This project handles sensitive educational data. The following safeguards are built in:

  • No hardcoded credentials — all secrets via environment variables
  • Data directory is gitignored — student attempt files never reach version control
  • Student IDs are masked in all log output (s***1, not the raw ID)
  • Input validation — all JSON files are schema-validated before being inserted into MongoDB
  • MongoDB connection uses a connection pool with configurable timeouts, not a raw persistent socket
  • No telemetry — this tool makes zero outbound network calls except to your own MongoDB instance

For vulnerability reporting, see SECURITY.md.


🗺️ Roadmap

  • Web dashboard — Flask/FastAPI UI for non-technical tutors
  • Module 2 analysis — extend impact ranking to Module 2 questions
  • Topic heatmaps — visual breakdown of skill gaps
  • Multi-test trend — track score trajectory across multiple practice tests
  • PDF report generation — shareable one-page student summaries
  • MongoDB Atlas support — plug-and-play cloud deployment

🤝 Contributing

Pull requests are welcome! For major changes, please open an issue first to discuss what you'd like to change.

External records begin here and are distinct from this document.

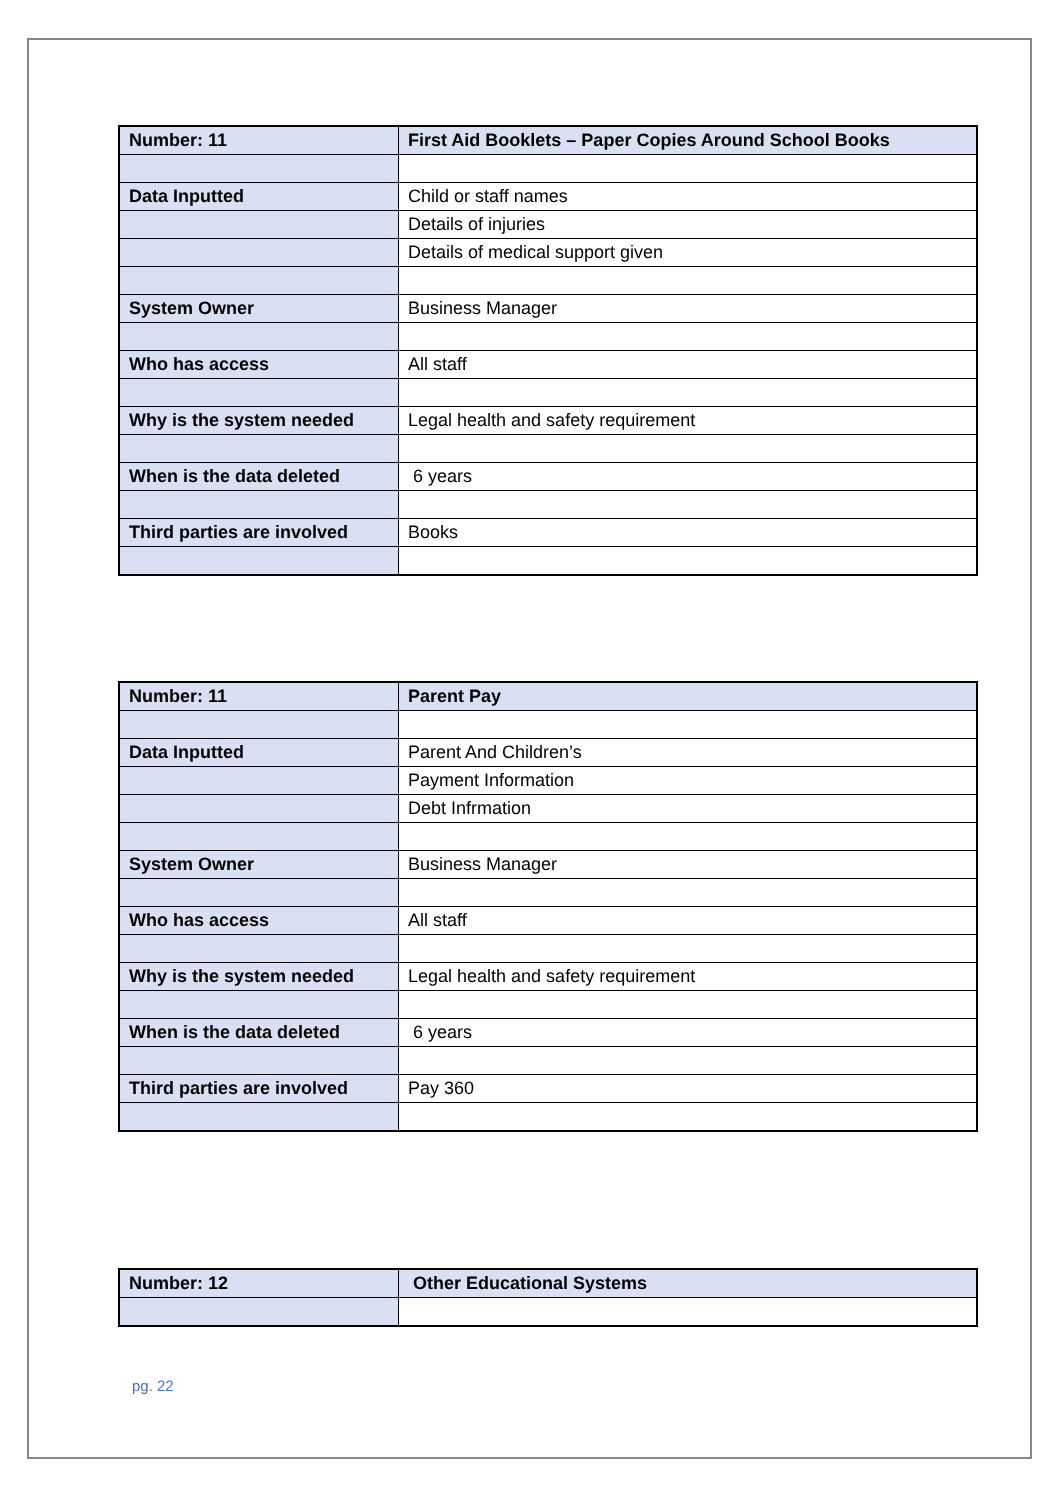| Number: 11 | First Aid Booklets – Paper Copies Around School Books |
| Data Inputted | Child or staff names |
| | Details of injuries |
| | Details of medical support given |
| System Owner | Business Manager |
| Who has access | All staff |
| Why is the system needed | Legal health and safety requirement |
| When is the data deleted | 6 years |
| Third parties are involved | Books |
| Number: 11 | Parent Pay |
| Data Inputted | Parent And Children’s |
| | Payment Information |
| | Debt Infrmation |
| System Owner | Business Manager |
| Who has access | All staff |
| Why is the system needed | Legal health and safety requirement |
| When is the data deleted | 6 years |
| Third parties are involved | Pay 360 |
| Number: 12 | Other Educational Systems |
pg. 22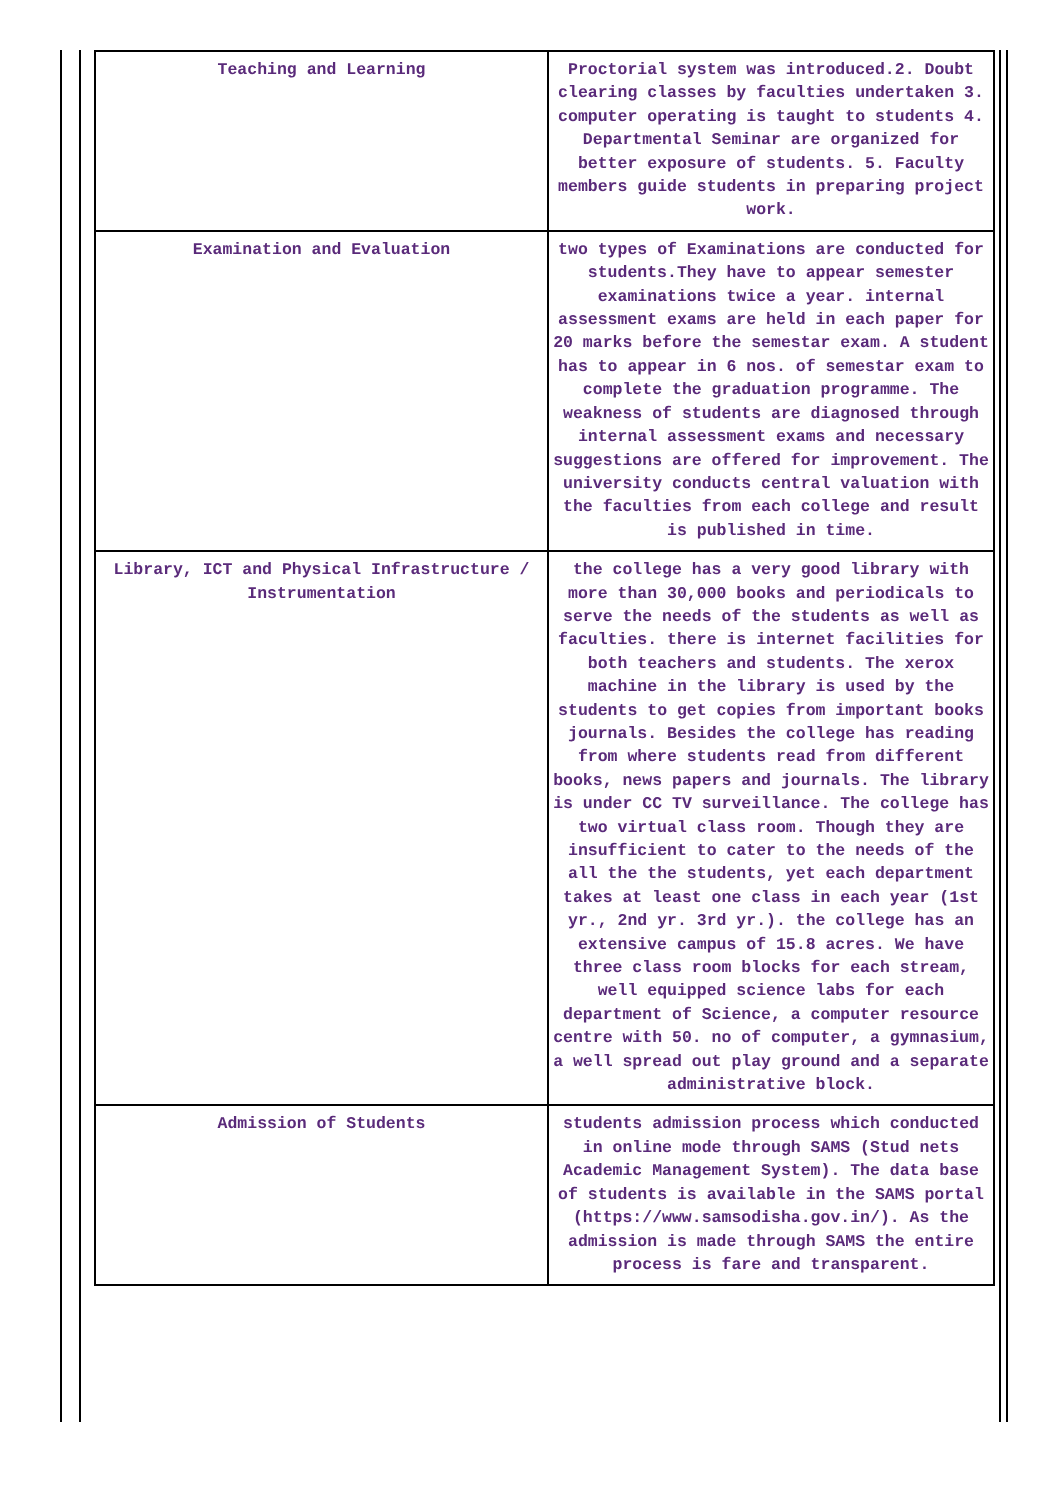| Teaching and Learning | Proctorial system was introduced.2. Doubt clearing classes by faculties undertaken 3. computer operating is taught to students 4. Departmental Seminar are organized for better exposure of students. 5. Faculty members guide students in preparing project work. |
| Examination and Evaluation | two types of Examinations are conducted for students.They have to appear semester examinations twice a year. internal assessment exams are held in each paper for 20 marks before the semestar exam. A student has to appear in 6 nos. of semestar exam to complete the graduation programme. The weakness of students are diagnosed through internal assessment exams and necessary suggestions are offered for improvement. The university conducts central valuation with the faculties from each college and result is published in time. |
| Library, ICT and Physical Infrastructure / Instrumentation | the college has a very good library with more than 30,000 books and periodicals to serve the needs of the students as well as faculties. there is internet facilities for both teachers and students. The xerox machine in the library is used by the students to get copies from important books journals. Besides the college has reading from where students read from different books, news papers and journals. The library is under CC TV surveillance. The college has two virtual class room. Though they are insufficient to cater to the needs of the all the the students, yet each department takes at least one class in each year (1st yr., 2nd yr. 3rd yr.). the college has an extensive campus of 15.8 acres. We have three class room blocks for each stream, well equipped science labs for each department of Science, a computer resource centre with 50. no of computer, a gymnasium, a well spread out play ground and a separate administrative block. |
| Admission of Students | students admission process which conducted in online mode through SAMS (Stud nets Academic Management System). The data base of students is available in the SAMS portal (https://www.samsodisha.gov.in/). As the admission is made through SAMS the entire process is fare and transparent. |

# Fork → clone → branch → change → test → PR
git checkout -b feature/your-feature-name

Please make sure your code passes flake8 and includes appropriate tests.


📄 License

MIT © 2026 — Score Impact Analyzer contributors


Built for students. Powered by data. Designed for impact.

⭐ Star this repo if it helps your students!

About

Score Impact Analyzer is a data-driven tool that simulates Digital SAT adaptive scoring to identify which missed questions have the highest impact on a student’s final score, helping optimize study focus for maximum improvement.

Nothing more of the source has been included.